# EXERCISE
Update the Zoom security tips between "One: Disable Screen" and "share their screen.", inclusive, replacing "presenter" with "host".

One: Disable Screen Sharing

What’s happening is people are joining meetings and sharing their own screen and content when they aren’t the presenter. There’ve been a few embarassing news stories about town hall meetings that have gone off the rails because someone started sharing inappropriate video during the meeting. Tighten this setting down so only the presenter can share their screen.

Two: Generate A Random Meeting ID

A random meeting ID means a specific link is created for that specific meeting. Generic meeting names that get reused have the same link so you could have unintended guests showing up at the next meeting. Create a new meeting invite for each separate meeting.

Three: Allow Authenticated Users Only

This sets the bar a little higher for someone joining your meeting. Not only do they need the link you sent out earlier after creating the meeting, but they need to have an account on Zoom itself, which means they need an email account to validate themselves. This isn’t perfect, but it makes things a little more difficult except for the extra crafty troublemaker.

# DATA SEGMENT
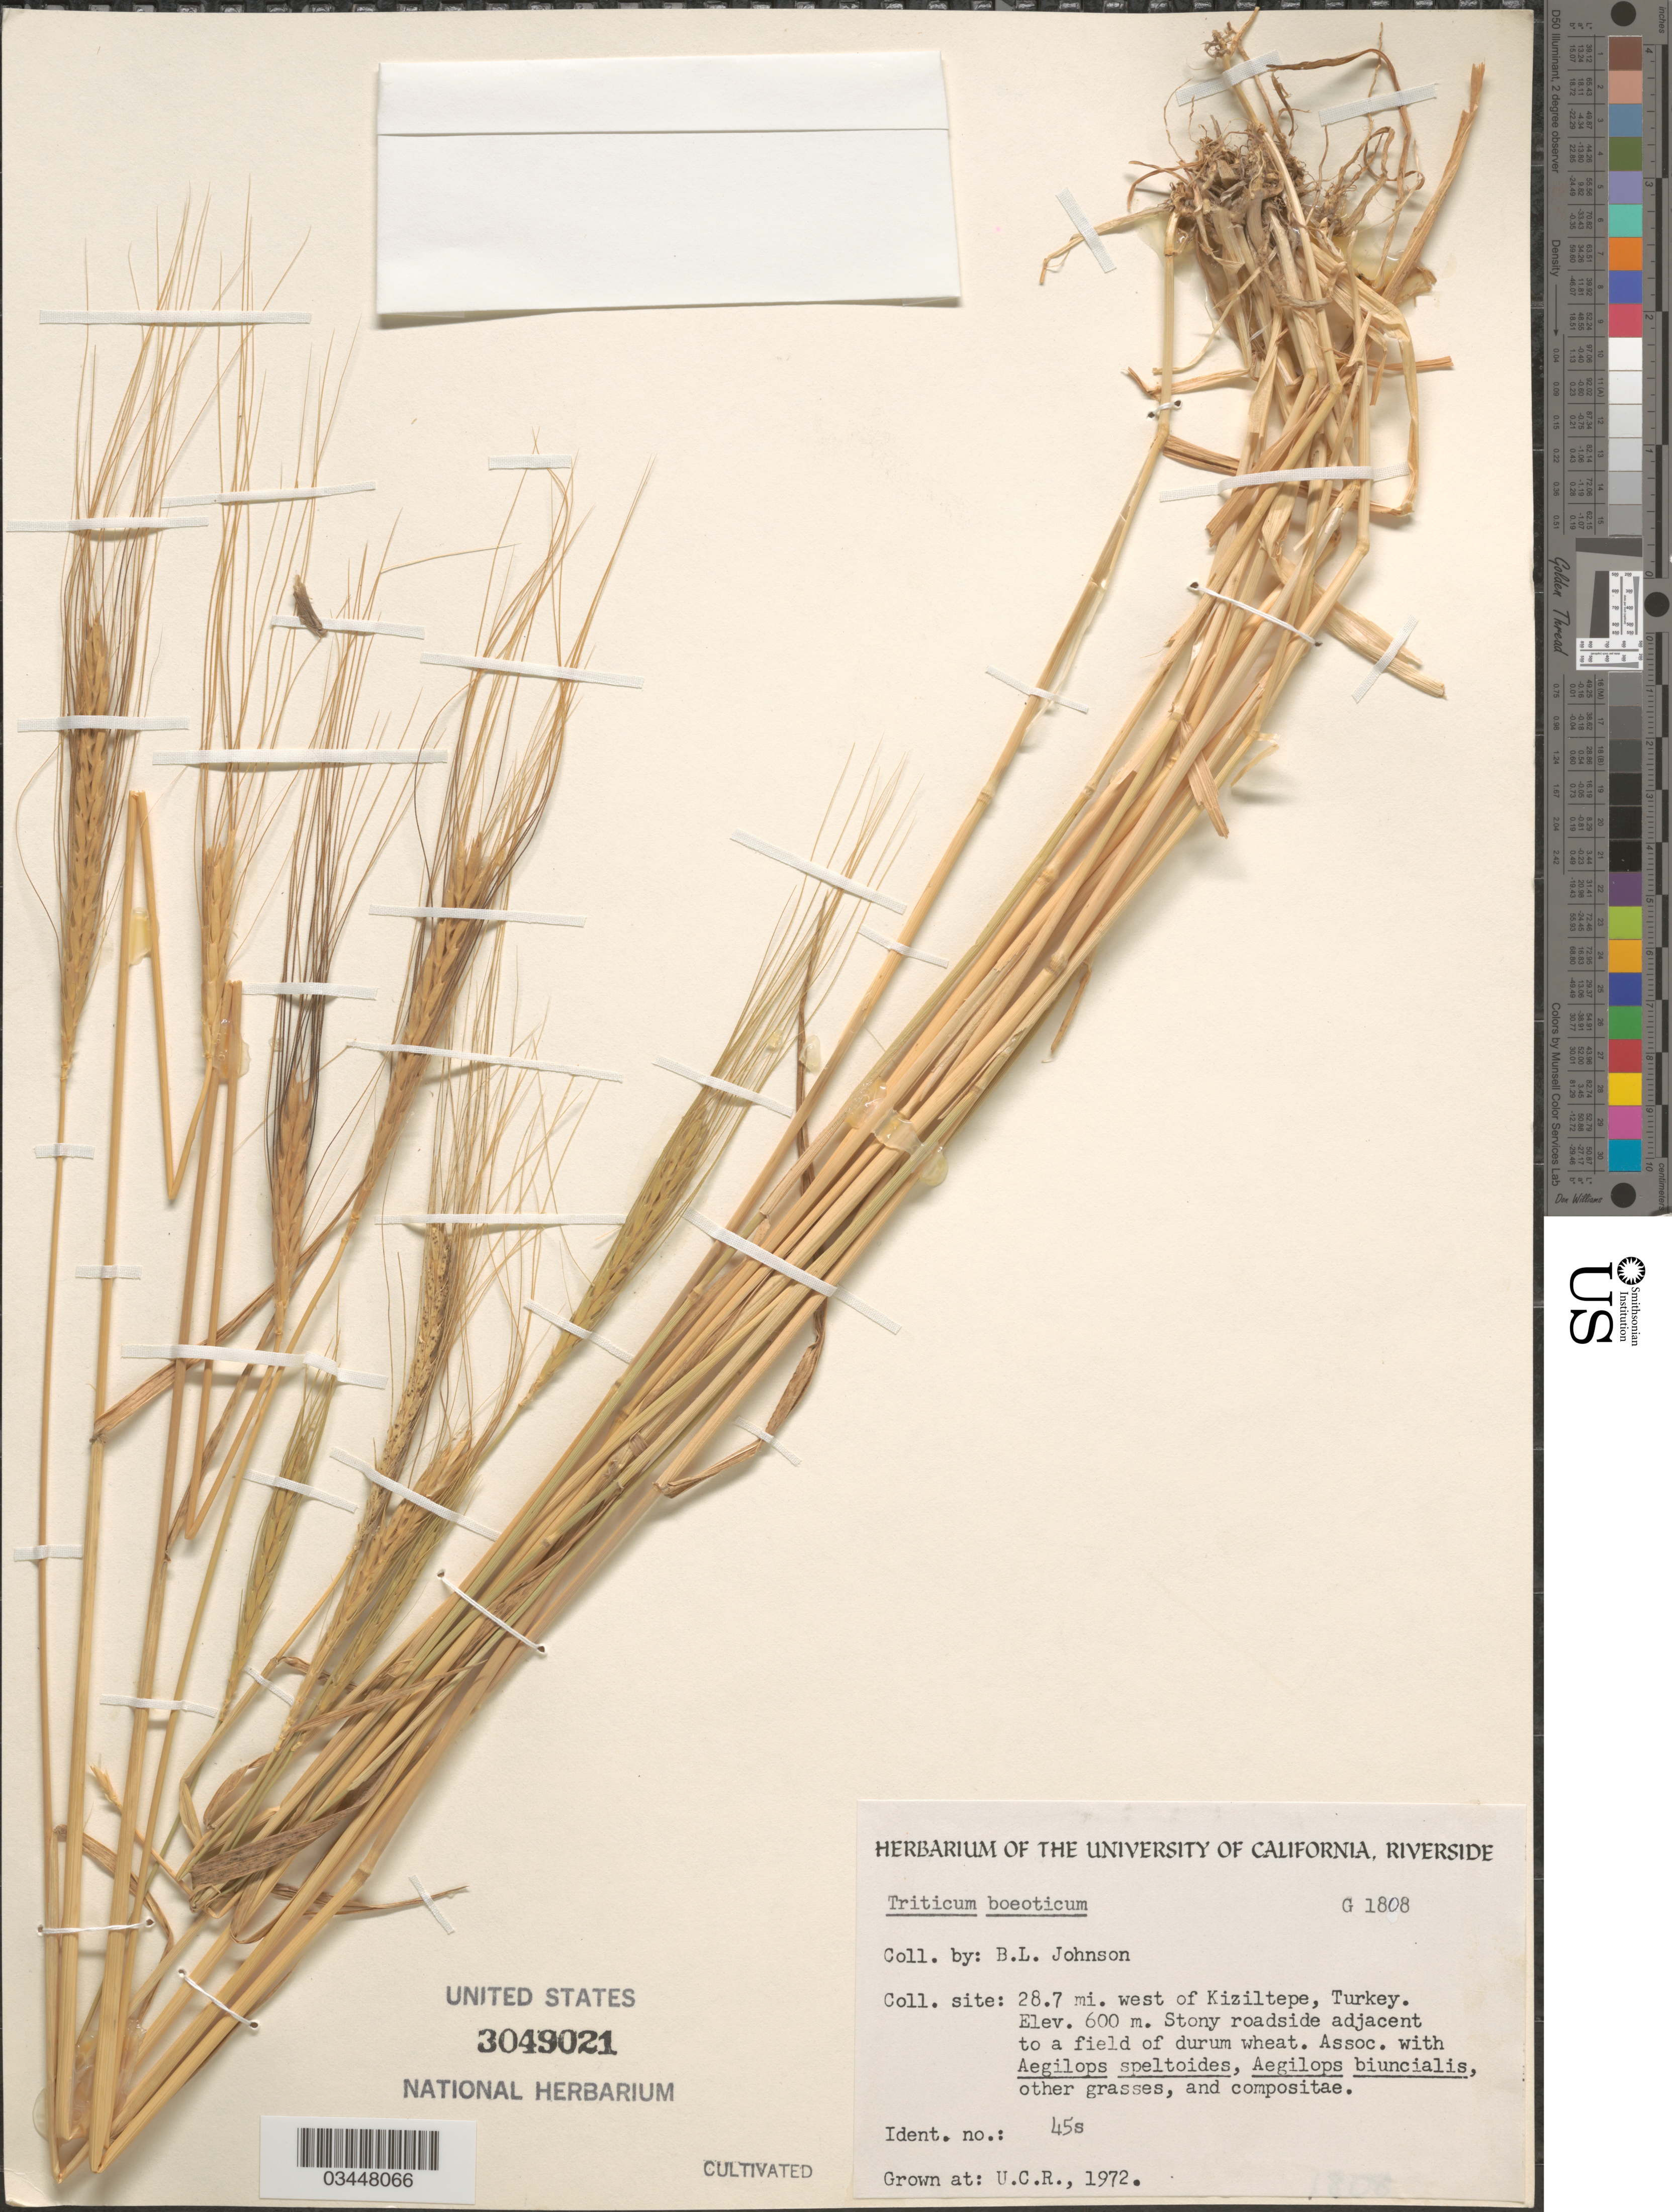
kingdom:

# RESPONSE TO THE TASK
One: Disable Screen Sharing

What’s happening is people are joining meetings and sharing their own screen and content when they aren’t the host. There’ve been a few embarassing news stories about town hall meetings that have gone off the rails because someone started sharing inappropriate video during the meeting. Tighten this setting down so only the host can share their screen.